(SUPPLIED TEXT begins)

Historic district in New York City

The Wall Street Historic District in New York City includes part of Wall Street and parts of nearby streets in the Financial District in Lower Manhattan. The district includes 65 contributing buildings and one contributing structure over a 63 acre listed area.

The street plan of the historic district dates back to the colonial era. The layout "reflects medieval European town patterns rather than the standard grid found throughout much of Manhattan, and together with the district's towering skyscrapers it creates the narrow 'canyons' for which the area is so famous."

The district was a part of the Dutch settlement of New Amsterdam. What later became Wall Street was originally a place where local merchants and traders would gather to trade financial securities. The majority of the district's buildings were constructed in the span of about a century between the 1830s and 1930s. Many of these buildings were skyscrapers, constructed starting in the late 19th century. There are a vast mix of architectural styles including the Federal, Greek Revival, Beaux Arts, Art Deco, and International styles. These styles were applied in various ways, such as stone facades and designs on columns.

==Sites within the district==
Within the historic district are 21 sites that are individually (i.e., separately) listed on the National Register of Historic Places (NRHP), as follows:

- Bowling Green - also a New York City Landmark
- Alexander Hamilton U.S. Custom House (1 Bowling Green) - also a New York City Landmark
- New York Stock Exchange Building (8-18 Broad Street) - also a New York City Landmark
- Broad Exchange Building (25 Broad Street) - also a New York City Landmark
- Lee, Higginson & Company Bank Building (37–41 Broad Street)
- American Bank Note Company Building (70 Broad Street) - also a New York City Landmark
- International Mercantile Marine Company Building (1 Broadway) - also a New York City Landmark
- Empire Building (71 Broadway) - also a New York City Landmark
- Equitable Building (120 Broadway) - also a New York City Landmark
- Trinity Church (Broadway and Wall Street) - also a New York City Landmark
- Federal Reserve Bank of New York Building (33 Liberty Street) - also a New York City Landmark
- Liberty Tower (55 Liberty Street) - also a New York City Landmark
- New York Chamber of Commerce Building (65 Liberty Street) - also a New York City Landmark
- Wallace Building (56 Pine Street) - also a New York City Landmark
- American Stock Exchange Building (86 Trinity Place) - also a New York City Landmark
- The House of Morgan (23 Wall Street) - also a New York City Landmark
- Federal Hall National Memorial (26 Wall Street) - also a New York City Landmark
- Bank of the Manhattan Company Building (40 Wall Street) - also a New York City Landmark
- Bank of New York Building (48 Wall Street) - also a New York City Landmark
- Merchants Exchange Building (55 Wall Street) - also a New York City Landmark
- Wall and Hanover Building (63 Wall Street)

Two further buildings within the Wall Street Historic District are individually listed on the New York State Register of Historic Places, but not the NRHP. These are the Trinity Building (111 Broadway) and the U.S. Realty Company Building (115 Broadway). Both of these are also New York City Landmarks.

A number of additional buildings within the district are listed as landmarks by the New York City Landmarks Preservation Commission but not by the NRHP or New York State Register of Historic Places. These are: Delmonico's Building (56 Beaver Street), the Bowling Green Offices Building (11 Broadway), the Cunard Building (25 Broadway), the Standard Oil Building (26 Broadway), the American Express Building (65 Broadway), City Bank Farmers Trust Building (20 Exchange Place), 90 Maiden Lane, the Down Town Association (60 Pine Street), the Cocoa Exchange (1 Wall Street Court), the Irving Trust Company Building (1 Wall Street), the Bankers Trust Building (14 Wall Street), and the J. & W. Seligman & Co. Building (1 William Street). The district's street pattern is also a New York City Landmark.

(SUPPLIED TEXT ends)
(DATA SHOWN begins)

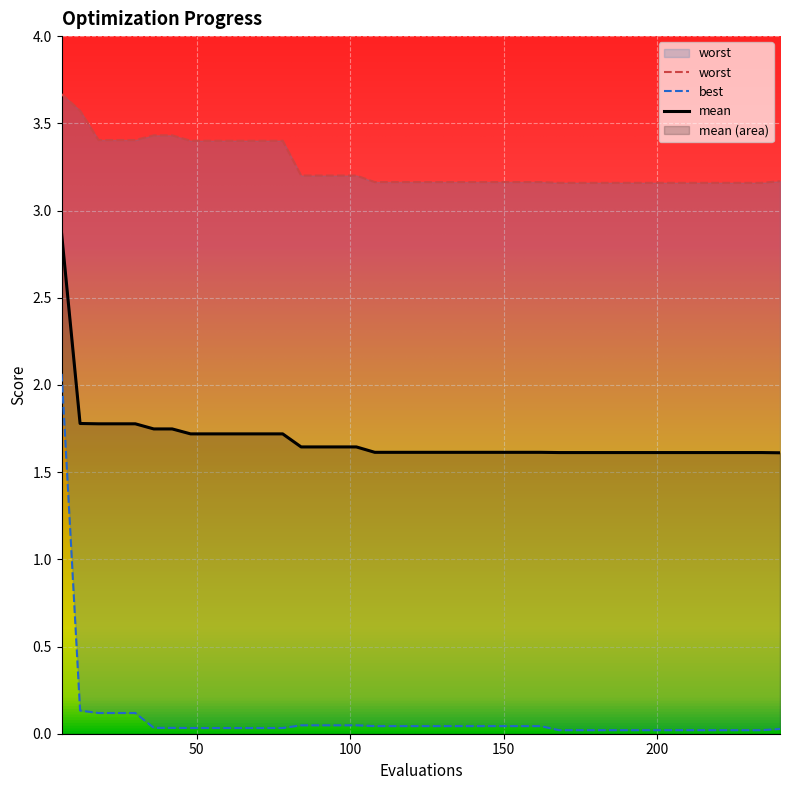

Rank the series by their maximum value, from highest to lowest.

worst, mean, best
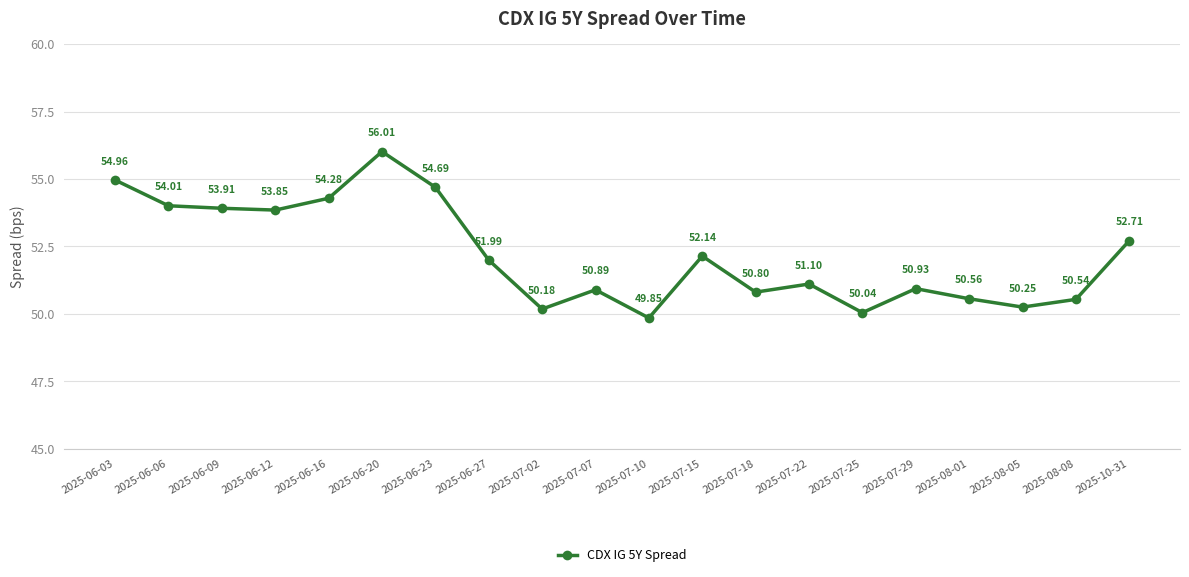

The value at 2025-07-29 is 75.8. True or false?

False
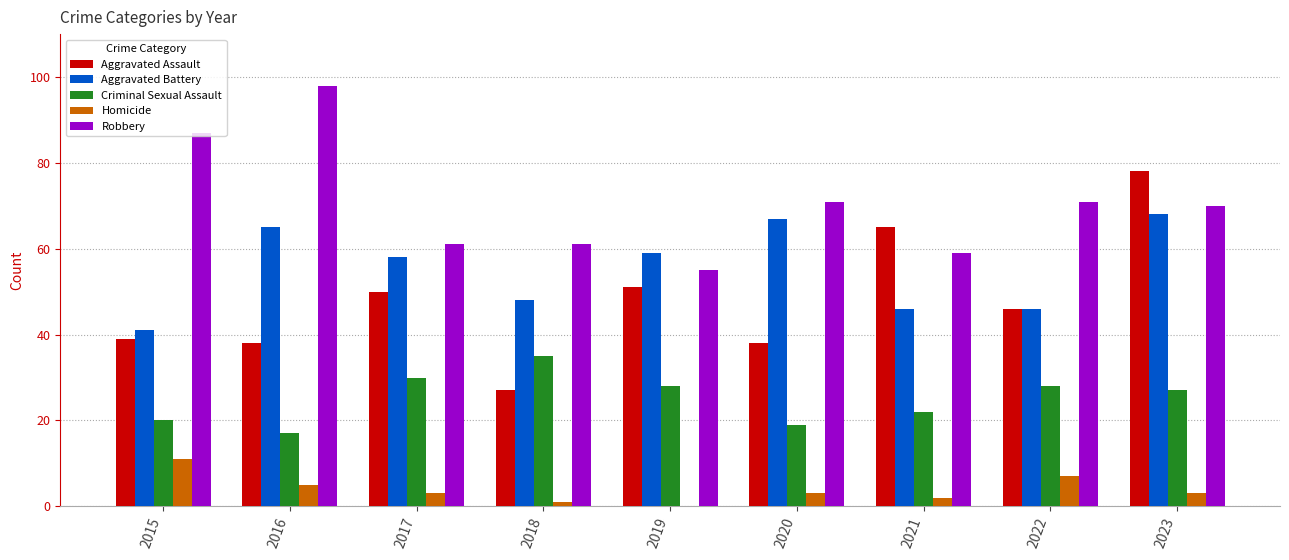

What is the sum of the Robbery values at 2016 and 2019?

153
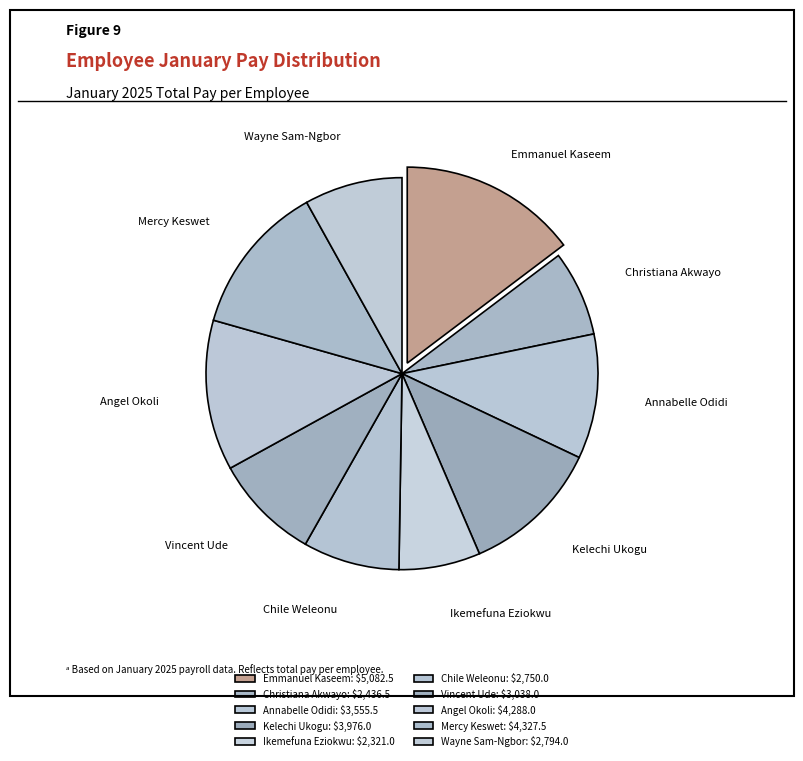

Do Annabelle Odidi and Vincent Ude together represent more than half of the pie?

No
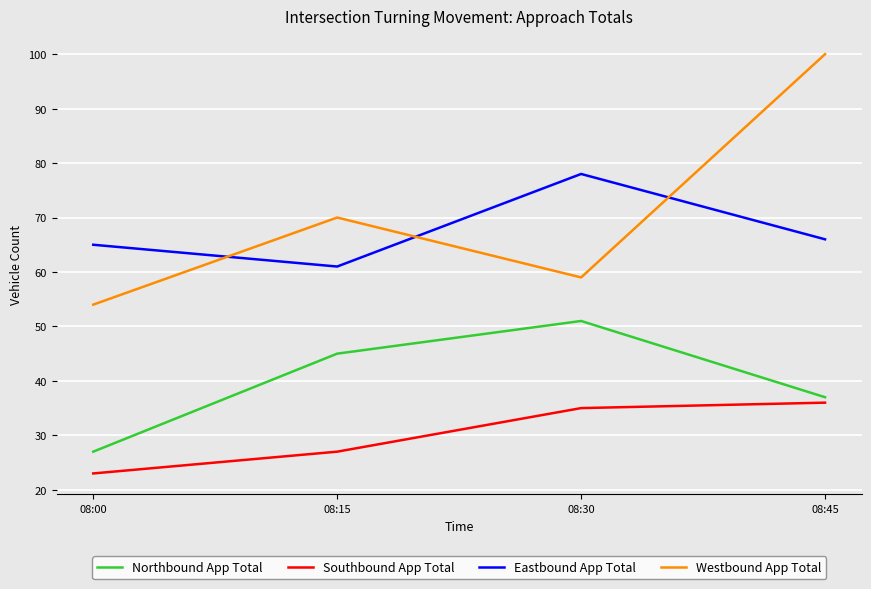

The Northbound App Total series shows 37 at 08:45. True or false?

True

(DATA SHOWN ends)

● WHAT IS EXPECTED:
Answer these from the Wall Street Historic District text:
(a) How many contributing buildings does the district include?
(b) Which two sites on the NRHP list are not also New York City Landmarks?
(c) Which two buildings are on the New York State Register of Historic Places but not the NRHP?

● OUTPUT:
(a) 65
(b) The Lee, Higginson & Company Bank Building (37–41 Broad Street) and the Wall and Hanover Building (63 Wall Street)
(c) The Trinity Building (111 Broadway) and the U.S. Realty Company Building (115 Broadway)